Job item: Reproduce the lines below, unchanged, from the very first one down to and including the line that contains "89048178518".

Information shown:

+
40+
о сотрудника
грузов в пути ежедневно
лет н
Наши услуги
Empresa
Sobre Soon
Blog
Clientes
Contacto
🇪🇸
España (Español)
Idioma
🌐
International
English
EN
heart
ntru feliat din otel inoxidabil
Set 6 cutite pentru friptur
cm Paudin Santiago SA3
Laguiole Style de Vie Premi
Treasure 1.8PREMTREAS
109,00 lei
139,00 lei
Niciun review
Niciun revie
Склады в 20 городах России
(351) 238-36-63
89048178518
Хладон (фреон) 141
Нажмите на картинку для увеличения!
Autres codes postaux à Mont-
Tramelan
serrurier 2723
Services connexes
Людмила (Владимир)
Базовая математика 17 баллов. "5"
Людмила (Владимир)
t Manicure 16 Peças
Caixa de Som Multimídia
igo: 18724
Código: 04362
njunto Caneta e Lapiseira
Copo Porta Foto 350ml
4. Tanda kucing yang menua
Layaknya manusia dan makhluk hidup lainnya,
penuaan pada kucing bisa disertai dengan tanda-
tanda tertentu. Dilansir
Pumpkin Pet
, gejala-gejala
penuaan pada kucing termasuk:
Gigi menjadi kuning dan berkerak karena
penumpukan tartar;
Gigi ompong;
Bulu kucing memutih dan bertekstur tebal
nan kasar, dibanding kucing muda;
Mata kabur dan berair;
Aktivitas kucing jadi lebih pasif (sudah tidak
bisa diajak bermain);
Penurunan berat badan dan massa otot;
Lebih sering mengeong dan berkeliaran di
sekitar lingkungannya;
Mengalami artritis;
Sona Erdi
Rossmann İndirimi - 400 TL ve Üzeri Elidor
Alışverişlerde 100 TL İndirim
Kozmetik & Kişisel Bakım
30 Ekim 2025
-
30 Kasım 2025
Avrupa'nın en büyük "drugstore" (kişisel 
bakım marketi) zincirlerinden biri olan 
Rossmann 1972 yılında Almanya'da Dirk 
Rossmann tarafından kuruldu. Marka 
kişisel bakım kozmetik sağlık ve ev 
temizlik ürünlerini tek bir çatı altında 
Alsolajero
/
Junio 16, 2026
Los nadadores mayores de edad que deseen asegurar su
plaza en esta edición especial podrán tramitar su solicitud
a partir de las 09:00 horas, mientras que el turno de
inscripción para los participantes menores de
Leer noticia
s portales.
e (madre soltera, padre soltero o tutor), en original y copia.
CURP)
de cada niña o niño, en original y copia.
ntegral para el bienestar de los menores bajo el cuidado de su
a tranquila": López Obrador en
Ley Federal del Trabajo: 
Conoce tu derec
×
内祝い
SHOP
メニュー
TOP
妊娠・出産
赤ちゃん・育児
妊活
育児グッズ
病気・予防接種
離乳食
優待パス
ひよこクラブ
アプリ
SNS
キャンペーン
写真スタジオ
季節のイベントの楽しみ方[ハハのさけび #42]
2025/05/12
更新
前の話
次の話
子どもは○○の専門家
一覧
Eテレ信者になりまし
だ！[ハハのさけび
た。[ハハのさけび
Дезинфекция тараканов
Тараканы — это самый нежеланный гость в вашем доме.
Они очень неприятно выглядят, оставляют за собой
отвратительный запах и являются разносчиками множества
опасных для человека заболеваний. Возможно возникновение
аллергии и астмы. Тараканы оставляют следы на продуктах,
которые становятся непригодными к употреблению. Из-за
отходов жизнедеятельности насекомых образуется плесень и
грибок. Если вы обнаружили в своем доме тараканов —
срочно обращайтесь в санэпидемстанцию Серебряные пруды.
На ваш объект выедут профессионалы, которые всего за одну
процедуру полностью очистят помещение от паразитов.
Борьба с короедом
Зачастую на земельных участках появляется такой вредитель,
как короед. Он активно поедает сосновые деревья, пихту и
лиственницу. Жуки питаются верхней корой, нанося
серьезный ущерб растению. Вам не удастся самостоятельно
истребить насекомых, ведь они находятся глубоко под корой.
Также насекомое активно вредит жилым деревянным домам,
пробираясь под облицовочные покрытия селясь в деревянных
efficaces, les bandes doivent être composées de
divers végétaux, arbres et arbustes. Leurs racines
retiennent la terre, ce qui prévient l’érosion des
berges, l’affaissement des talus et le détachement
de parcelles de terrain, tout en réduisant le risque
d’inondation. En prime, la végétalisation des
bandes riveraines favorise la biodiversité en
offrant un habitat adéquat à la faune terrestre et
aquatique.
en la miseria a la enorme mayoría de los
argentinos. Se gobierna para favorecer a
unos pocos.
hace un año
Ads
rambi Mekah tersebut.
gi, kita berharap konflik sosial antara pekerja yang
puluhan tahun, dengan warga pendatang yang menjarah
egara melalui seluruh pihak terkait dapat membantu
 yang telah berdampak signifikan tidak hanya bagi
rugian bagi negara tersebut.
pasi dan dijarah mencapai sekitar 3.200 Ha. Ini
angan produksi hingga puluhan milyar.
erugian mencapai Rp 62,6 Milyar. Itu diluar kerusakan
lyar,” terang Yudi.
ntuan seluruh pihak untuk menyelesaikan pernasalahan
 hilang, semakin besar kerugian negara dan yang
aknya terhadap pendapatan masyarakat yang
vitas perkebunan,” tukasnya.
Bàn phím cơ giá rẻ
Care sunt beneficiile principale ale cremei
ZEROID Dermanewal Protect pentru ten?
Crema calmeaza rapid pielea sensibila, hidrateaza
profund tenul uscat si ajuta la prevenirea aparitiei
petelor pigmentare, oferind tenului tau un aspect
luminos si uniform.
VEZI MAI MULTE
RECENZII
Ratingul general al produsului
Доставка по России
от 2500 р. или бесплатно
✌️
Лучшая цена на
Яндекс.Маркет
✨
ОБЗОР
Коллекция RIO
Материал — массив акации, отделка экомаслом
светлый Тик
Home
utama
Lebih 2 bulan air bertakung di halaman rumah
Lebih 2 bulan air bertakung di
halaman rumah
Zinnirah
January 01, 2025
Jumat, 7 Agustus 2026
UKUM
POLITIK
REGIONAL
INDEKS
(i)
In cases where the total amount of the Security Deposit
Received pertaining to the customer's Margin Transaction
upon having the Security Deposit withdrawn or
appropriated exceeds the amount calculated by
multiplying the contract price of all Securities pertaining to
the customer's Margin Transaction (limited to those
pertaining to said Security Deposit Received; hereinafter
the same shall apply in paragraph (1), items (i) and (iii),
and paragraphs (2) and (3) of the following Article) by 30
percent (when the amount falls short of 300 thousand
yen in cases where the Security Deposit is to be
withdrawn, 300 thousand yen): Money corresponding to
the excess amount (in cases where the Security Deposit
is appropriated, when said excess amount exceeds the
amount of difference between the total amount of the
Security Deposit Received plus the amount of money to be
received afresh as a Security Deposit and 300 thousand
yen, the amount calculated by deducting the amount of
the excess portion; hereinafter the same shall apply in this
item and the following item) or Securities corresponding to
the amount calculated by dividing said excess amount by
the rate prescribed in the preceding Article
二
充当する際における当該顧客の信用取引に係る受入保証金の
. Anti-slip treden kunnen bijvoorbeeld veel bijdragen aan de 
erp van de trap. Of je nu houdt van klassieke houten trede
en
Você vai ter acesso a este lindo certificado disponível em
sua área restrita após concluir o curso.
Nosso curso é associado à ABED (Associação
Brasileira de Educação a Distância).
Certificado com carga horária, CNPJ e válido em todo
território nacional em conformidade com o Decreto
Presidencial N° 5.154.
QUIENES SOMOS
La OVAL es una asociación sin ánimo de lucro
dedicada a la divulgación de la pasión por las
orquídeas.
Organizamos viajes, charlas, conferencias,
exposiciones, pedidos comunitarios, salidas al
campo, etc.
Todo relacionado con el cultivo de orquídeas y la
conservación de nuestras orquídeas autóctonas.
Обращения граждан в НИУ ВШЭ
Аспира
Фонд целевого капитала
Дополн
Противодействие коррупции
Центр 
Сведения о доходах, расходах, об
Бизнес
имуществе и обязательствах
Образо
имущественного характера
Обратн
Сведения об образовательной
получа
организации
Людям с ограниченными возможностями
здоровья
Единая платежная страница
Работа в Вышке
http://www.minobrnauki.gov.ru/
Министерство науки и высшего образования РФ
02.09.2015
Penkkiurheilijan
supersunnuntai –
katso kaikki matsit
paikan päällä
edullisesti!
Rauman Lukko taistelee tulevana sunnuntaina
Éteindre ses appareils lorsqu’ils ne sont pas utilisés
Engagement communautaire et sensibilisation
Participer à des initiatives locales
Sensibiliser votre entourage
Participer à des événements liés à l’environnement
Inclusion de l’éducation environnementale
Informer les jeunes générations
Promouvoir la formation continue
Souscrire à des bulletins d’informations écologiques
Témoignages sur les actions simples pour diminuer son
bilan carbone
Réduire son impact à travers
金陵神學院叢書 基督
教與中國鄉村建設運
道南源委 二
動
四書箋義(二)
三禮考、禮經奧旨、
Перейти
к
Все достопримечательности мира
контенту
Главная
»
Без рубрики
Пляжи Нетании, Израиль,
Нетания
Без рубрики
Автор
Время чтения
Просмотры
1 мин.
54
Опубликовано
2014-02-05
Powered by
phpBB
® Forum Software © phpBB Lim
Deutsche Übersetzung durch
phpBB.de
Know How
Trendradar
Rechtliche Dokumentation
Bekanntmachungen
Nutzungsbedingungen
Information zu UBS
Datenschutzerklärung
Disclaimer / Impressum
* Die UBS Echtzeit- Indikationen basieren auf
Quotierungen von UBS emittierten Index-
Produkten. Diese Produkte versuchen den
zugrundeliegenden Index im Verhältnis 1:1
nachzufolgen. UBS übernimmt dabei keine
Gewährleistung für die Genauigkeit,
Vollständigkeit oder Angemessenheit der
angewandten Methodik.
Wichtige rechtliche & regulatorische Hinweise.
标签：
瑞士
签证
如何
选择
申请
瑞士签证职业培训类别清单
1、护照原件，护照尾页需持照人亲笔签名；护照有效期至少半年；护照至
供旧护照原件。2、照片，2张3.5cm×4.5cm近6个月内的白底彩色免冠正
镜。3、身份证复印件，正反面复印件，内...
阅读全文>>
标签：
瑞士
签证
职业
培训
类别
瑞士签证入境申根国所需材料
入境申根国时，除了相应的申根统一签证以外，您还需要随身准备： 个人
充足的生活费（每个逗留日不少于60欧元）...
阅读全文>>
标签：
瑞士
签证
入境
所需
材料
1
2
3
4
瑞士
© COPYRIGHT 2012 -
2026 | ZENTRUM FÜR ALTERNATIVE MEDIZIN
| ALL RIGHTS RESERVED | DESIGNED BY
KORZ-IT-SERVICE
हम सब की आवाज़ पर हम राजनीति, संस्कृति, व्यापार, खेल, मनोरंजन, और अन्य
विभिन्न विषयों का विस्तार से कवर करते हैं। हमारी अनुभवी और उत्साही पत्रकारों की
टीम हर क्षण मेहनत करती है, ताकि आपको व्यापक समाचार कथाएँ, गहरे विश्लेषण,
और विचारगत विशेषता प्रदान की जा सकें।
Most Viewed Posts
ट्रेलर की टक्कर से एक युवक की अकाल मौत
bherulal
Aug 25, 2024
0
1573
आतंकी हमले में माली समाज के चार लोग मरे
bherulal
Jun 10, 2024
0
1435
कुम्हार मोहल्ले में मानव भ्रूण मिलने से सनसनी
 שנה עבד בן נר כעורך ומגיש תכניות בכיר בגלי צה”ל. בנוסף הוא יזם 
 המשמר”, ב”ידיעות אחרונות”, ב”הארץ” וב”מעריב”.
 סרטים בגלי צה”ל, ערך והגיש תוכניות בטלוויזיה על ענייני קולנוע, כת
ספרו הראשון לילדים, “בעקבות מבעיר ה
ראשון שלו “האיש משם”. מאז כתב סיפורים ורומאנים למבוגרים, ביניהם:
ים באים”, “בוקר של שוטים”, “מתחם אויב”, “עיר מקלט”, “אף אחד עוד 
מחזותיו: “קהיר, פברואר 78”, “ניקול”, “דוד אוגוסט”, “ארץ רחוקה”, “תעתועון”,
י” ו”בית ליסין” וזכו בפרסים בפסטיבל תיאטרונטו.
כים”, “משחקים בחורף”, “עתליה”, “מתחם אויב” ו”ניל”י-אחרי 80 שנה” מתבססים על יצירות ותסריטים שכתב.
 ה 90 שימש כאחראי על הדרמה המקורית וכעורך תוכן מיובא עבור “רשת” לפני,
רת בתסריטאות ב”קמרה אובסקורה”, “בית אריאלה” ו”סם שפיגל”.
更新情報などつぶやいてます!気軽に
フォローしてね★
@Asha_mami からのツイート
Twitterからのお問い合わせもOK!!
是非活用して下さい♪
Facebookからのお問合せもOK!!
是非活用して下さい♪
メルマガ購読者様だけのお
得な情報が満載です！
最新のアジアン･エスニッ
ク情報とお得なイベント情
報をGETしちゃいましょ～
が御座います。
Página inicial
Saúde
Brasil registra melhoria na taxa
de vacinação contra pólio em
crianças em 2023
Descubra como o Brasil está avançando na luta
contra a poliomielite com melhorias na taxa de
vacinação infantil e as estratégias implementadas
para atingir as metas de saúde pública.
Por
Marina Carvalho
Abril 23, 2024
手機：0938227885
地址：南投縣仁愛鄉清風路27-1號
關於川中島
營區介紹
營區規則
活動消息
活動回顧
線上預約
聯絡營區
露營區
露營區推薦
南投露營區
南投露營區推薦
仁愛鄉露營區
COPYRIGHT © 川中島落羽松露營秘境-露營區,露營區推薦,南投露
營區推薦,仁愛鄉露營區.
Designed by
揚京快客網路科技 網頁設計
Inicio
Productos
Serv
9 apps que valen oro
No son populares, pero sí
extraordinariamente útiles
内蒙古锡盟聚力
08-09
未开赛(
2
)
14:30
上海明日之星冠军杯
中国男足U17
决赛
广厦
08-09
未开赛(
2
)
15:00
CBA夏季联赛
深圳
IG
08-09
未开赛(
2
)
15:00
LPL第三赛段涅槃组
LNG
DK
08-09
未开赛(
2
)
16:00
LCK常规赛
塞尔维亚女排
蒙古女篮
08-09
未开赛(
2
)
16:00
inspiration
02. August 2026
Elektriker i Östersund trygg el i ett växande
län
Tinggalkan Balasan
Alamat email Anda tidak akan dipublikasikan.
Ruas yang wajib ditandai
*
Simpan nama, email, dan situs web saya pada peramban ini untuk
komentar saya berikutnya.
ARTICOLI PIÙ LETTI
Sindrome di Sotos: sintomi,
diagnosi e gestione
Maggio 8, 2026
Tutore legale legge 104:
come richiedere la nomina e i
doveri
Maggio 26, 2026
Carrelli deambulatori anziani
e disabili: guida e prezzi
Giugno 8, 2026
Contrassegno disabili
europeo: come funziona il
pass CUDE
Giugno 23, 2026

Solved exercise:
+
40+
о сотрудника
грузов в пути ежедневно
лет н
Наши услуги
Empresa
Sobre Soon
Blog
Clientes
Contacto
🇪🇸
España (Español)
Idioma
🌐
International
English
EN
heart
ntru feliat din otel inoxidabil
Set 6 cutite pentru friptur
cm Paudin Santiago SA3
Laguiole Style de Vie Premi
Treasure 1.8PREMTREAS
109,00 lei
139,00 lei
Niciun review
Niciun revie
Склады в 20 городах России
(351) 238-36-63
89048178518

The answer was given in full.